= What this task involves =
Isolate every line in the data with the string "numbers" and copy it.

╭──

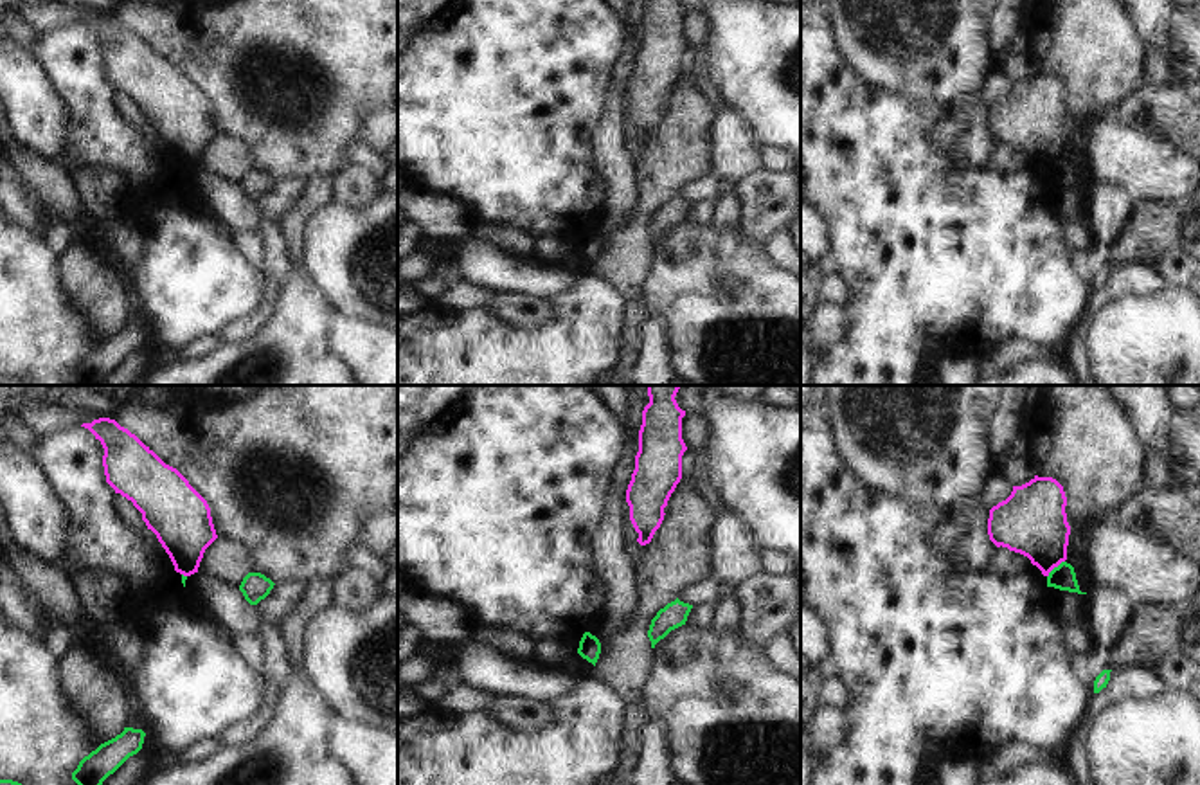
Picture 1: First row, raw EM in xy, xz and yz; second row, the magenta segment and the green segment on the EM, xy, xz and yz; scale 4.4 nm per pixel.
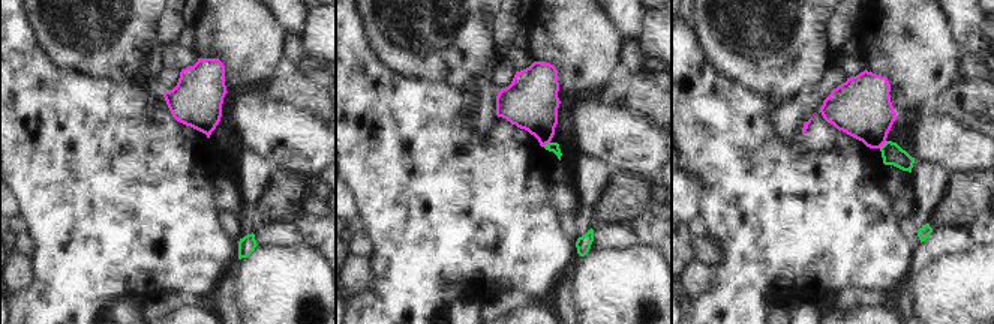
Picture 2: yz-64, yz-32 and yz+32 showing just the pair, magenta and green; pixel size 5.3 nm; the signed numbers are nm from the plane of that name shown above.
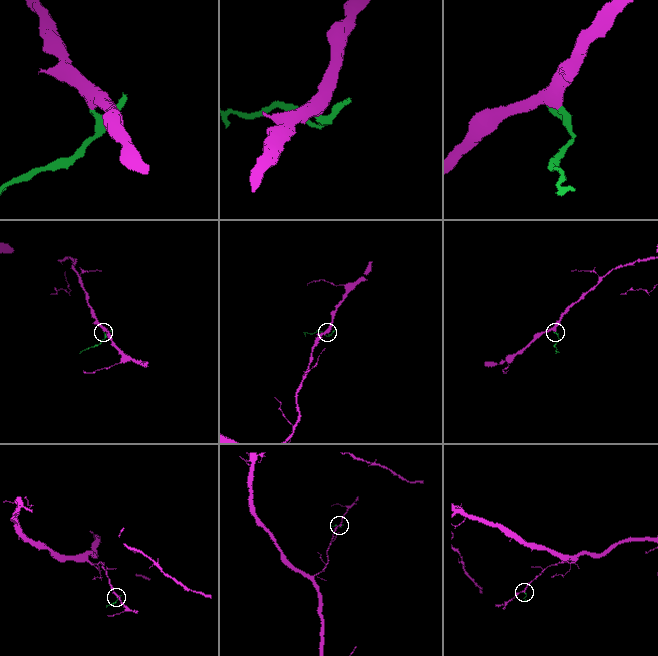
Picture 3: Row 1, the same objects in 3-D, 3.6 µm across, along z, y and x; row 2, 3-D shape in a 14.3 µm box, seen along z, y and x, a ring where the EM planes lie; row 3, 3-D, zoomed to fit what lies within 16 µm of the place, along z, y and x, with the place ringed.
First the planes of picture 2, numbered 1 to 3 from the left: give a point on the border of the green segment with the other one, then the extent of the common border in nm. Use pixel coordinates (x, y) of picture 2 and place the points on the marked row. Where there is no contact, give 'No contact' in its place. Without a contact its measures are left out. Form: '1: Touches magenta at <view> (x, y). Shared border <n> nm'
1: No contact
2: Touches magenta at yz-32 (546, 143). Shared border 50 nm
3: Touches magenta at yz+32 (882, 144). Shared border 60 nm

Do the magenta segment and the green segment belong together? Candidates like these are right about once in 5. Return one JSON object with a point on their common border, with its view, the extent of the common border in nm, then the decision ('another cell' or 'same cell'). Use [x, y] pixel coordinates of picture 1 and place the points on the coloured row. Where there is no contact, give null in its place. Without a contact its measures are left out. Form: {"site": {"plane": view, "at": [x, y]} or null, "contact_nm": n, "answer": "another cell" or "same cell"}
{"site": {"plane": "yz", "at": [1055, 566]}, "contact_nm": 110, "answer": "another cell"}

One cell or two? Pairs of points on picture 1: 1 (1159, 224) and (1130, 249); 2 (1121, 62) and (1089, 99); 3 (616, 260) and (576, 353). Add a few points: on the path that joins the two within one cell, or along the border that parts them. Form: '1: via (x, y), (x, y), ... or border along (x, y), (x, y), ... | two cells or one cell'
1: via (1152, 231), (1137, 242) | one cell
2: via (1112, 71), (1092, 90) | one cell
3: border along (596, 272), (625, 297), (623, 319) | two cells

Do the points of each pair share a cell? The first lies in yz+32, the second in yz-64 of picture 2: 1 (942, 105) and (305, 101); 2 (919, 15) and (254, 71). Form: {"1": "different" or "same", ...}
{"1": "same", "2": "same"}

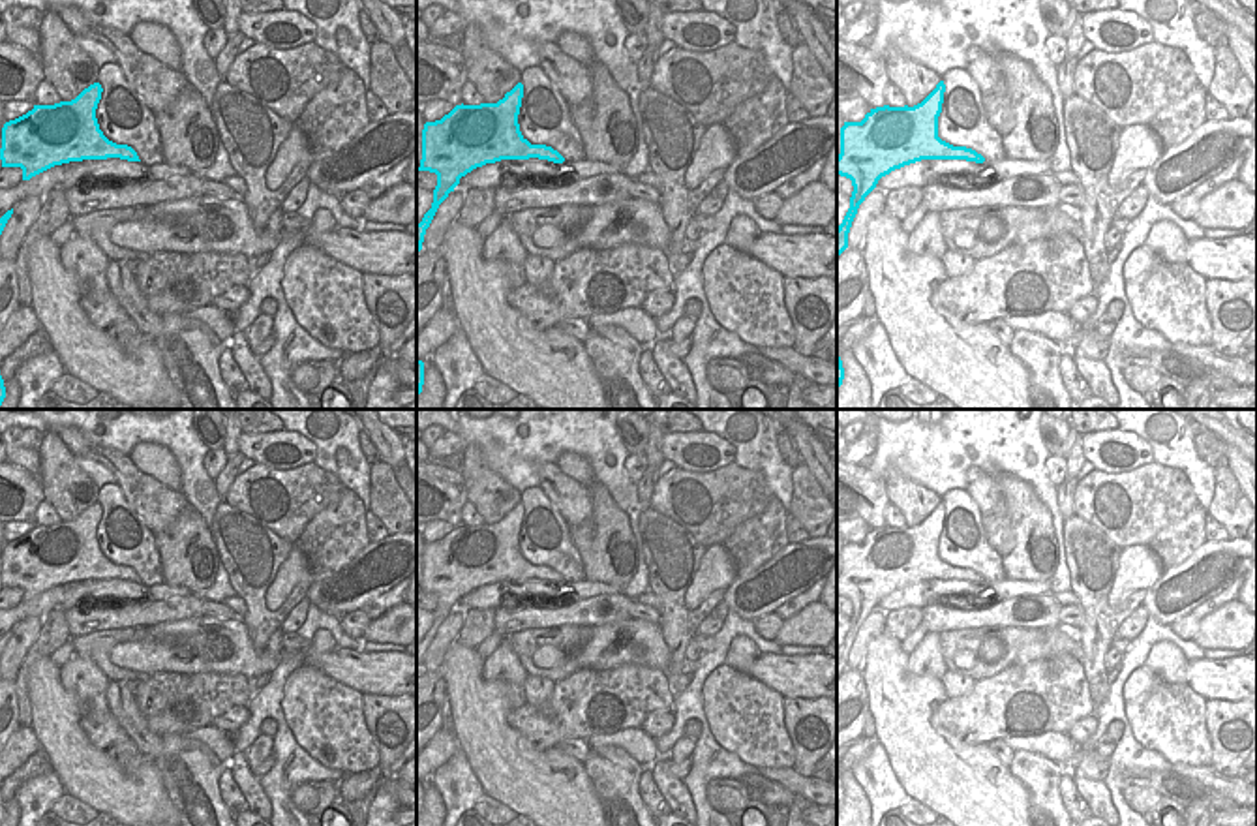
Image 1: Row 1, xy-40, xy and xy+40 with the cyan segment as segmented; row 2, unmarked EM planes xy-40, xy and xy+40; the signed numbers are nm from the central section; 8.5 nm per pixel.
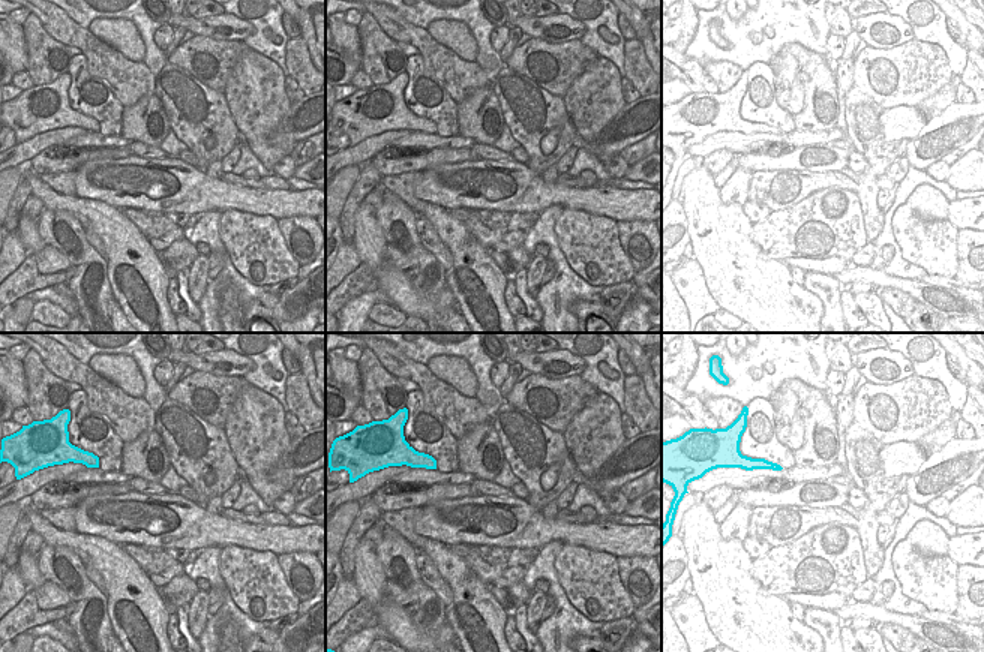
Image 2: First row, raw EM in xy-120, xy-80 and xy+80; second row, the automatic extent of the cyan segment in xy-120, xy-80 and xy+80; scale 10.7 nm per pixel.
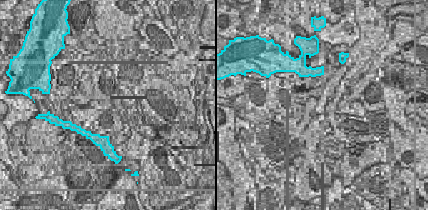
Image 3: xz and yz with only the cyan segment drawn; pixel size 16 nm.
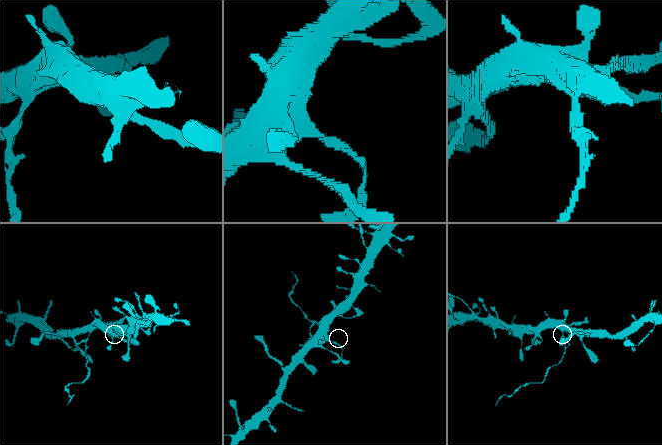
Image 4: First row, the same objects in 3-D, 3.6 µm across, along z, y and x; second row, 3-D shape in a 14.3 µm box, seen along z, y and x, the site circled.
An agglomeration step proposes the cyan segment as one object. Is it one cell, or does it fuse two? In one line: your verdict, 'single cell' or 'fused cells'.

╰──

= Output of the exercise =
Picture 2: yz-64, yz-32 and yz+32 showing just the pair, magenta and green; pixel size 5.3 nm; the signed numbers are nm from the plane of that name shown above.
Image 1: Row 1, xy-40, xy and xy+40 with the cyan segment as segmented; row 2, unmarked EM planes xy-40, xy and xy+40; the signed numbers are nm from the central section; 8.5 nm per pixel.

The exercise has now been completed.